Virginia News Coverage Ignores Reality As GOP Pushes For Tighter Voter ID

As Republican lawmakers in Virginia moved to further tighten the state's voter ID requirements, the state's two largest newspapers abandoned the larger factual context of the debate by failing to report the scarcity of voter fraud and the state's history of voter disenfranchisement.

The Richmond Times-Dispatch and Norfolk's Virginian-Pilot reported that both a Virginia House of Delegates subcommittee and the Senate Privileges and Election Committee approved separate bills that would further tighten Virginia's voter ID requirements. The newspapers each employed a he-said/she-said presentation of the debate and failed to inform readers of the fact that in-person voter fraud -- the kind of fraud ID laws are supposedly meant to mitigate -- is extremely rare.

From the Times-Dispatch, which characterized the arguments for and against the proposed photo identification election bill in shallow back-and-forth fashion: 

Sen. Mark D. Obenshain, R-Harrisonburg, the sponsor of Senate Bill 1256, has said it would help ensure integrity in elections and deter voter fraud, while critics said it would further disenfranchise poor, elderly and minority voters.

[...]

Democrats, voting groups and civil rights organizations accuse Republicans of attempting to suppress the vote.

Meanwhile, the Virginian-Pilot balanced a pro-voter ID anecdote from a House panel witness who found “that someone else had voted under her name in 2008” against “a variety of other speakers -- representing groups from the League of Women Voters to the NAACP,” who opposed the ID requirement “as costly and unnecessary, saying it would disenfranchise minority, elderly and low-income Virginians.” 

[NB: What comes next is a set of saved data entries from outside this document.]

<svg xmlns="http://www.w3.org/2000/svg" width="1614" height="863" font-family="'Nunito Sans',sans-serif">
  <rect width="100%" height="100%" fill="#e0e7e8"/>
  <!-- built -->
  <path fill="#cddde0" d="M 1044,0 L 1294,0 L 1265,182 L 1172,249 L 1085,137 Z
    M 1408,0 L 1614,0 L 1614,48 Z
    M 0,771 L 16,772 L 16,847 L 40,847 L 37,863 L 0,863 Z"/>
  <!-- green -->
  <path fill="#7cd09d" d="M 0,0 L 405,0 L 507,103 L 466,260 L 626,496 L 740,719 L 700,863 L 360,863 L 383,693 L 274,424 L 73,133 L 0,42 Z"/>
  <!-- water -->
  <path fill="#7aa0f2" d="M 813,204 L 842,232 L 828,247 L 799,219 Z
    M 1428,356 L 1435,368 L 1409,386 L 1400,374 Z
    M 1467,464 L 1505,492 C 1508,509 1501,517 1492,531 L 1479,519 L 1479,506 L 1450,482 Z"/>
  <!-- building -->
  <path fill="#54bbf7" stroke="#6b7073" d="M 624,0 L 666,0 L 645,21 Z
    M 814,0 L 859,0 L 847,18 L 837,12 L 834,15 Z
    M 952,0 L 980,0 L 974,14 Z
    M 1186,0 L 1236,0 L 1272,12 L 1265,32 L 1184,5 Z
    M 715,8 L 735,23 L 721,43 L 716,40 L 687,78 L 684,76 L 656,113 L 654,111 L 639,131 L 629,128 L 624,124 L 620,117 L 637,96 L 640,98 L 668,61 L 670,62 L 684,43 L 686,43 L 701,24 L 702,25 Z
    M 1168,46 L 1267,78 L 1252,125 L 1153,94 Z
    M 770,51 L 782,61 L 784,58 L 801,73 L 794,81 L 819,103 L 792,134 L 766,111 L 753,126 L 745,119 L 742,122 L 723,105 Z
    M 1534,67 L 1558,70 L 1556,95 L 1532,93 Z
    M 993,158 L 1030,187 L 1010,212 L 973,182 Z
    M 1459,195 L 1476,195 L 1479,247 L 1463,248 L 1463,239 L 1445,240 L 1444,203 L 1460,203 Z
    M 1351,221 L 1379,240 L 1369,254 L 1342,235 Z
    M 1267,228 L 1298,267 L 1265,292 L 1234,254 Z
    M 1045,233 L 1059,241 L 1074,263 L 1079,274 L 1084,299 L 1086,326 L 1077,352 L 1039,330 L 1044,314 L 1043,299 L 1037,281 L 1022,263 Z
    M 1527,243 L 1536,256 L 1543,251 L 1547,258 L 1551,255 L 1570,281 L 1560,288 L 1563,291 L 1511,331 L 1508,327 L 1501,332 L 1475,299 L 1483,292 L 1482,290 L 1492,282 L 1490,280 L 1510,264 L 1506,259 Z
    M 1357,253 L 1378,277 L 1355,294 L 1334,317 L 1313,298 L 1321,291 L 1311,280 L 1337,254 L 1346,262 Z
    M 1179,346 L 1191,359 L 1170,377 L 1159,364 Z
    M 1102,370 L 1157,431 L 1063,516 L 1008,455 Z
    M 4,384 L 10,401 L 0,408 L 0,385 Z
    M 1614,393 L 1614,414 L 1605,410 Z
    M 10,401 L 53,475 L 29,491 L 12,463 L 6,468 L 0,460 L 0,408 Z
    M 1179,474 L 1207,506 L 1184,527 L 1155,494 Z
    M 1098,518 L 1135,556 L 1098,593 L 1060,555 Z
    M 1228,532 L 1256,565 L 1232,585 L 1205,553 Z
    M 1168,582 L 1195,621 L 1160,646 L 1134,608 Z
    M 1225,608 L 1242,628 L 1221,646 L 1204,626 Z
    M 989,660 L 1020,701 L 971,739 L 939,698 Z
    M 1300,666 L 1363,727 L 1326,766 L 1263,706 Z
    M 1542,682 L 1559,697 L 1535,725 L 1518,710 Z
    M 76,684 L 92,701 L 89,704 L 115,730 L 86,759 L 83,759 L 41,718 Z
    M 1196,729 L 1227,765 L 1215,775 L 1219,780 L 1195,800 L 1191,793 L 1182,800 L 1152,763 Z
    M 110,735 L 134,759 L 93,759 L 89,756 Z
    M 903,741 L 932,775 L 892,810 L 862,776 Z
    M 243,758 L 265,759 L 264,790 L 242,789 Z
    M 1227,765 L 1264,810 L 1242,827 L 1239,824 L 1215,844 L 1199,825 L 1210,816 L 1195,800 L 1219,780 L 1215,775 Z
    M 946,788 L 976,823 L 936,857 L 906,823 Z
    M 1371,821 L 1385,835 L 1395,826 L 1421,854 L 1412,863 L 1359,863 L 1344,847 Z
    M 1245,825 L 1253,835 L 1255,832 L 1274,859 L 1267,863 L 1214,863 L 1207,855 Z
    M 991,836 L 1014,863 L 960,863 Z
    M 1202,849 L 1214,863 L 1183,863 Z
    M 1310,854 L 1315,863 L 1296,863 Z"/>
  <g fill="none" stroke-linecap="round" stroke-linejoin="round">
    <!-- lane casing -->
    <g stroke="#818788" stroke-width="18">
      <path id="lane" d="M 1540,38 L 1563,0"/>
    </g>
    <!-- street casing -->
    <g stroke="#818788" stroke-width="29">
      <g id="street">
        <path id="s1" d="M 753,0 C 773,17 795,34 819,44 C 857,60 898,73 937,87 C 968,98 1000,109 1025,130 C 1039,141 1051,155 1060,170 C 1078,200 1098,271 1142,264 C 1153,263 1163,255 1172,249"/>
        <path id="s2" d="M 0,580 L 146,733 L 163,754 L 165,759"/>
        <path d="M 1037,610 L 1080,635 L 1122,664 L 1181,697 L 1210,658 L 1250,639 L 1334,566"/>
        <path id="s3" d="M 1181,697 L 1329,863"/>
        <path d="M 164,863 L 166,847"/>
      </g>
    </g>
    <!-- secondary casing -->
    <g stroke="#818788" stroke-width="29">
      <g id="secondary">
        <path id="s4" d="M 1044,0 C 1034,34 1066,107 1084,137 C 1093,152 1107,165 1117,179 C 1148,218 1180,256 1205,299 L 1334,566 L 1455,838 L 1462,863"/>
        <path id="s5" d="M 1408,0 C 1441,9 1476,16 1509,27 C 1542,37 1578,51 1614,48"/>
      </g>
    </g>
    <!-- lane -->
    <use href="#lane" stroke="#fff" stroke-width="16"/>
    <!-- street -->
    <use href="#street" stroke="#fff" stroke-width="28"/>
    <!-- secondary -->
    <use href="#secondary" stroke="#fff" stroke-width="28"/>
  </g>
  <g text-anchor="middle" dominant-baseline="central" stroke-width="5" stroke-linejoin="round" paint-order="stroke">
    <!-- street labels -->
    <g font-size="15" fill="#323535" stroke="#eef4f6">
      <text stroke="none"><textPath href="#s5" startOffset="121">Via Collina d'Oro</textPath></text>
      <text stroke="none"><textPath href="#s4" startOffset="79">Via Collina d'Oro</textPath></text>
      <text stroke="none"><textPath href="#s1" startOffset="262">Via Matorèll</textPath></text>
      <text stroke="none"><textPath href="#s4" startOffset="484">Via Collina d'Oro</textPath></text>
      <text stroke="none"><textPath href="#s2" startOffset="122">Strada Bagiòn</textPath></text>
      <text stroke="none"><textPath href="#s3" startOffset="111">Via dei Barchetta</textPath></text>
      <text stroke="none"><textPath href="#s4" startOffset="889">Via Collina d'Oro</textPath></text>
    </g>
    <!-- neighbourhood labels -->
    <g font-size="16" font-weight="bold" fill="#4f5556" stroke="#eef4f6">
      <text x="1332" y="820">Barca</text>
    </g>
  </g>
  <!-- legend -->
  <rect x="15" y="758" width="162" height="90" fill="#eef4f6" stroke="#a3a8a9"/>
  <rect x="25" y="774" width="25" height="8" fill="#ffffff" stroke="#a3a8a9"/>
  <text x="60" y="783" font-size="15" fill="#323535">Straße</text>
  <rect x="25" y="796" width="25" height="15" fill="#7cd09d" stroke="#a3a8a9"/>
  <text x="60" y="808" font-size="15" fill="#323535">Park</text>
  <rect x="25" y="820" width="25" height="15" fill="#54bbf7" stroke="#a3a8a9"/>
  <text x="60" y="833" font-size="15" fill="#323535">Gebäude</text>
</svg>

The Times-Dispatch and the Virginian-Pilot ignored objective realities about the kind of “voter fraud” Sen. Obenshain claimed to be fighting. According to NYU's Brennan Center for Justice, in-person voter fraud is “more rare than getting struck by lightning.” Investigations by The New York TimesNews21 and Demos have all found little or no evidence of in-person voter fraud, and there are no credible claims that voter fraud swayed the outcomes of any major election in 2012.

The editorial board of the Times-Dispatch acknowledged the scarcity of voter fraud in an editorial on January 17, describing voter impersonation as “virtually nonexistent” and noting that “the evidence of need for [tightened voter-ID requirements] is almost as scant as the evidence of Bigfoot.” Yet this fact remained absent from the newspaper's January 30 news coverage of the voter ID debate.

Furthermore, both newspapers missed an opportunity to inform readers about Virginia's history of race-based voter disenfranchisement -- a history that remains procedurally relevant thanks to the Voting Rights Act, which (via Section 5 of the Act) requires states like Virginia to receive approval from the U.S. Department of Justice or a federal court before they may finalize changes to their electoral system.

Virginia media followed in the footsteps of the Associated Press, which failed to note the importance of the VRA in a similar story about a Republican voter ID push in North Carolina earlier this month. While the Virginian-Pilot acknowledged the existence of the VRA in the lawmaking process, it failed to explain the state's history of voter disenfranchisement, which is why the VRA Section 5 applies to Virginia. The Times-Dispatch failed to mention the Act at all.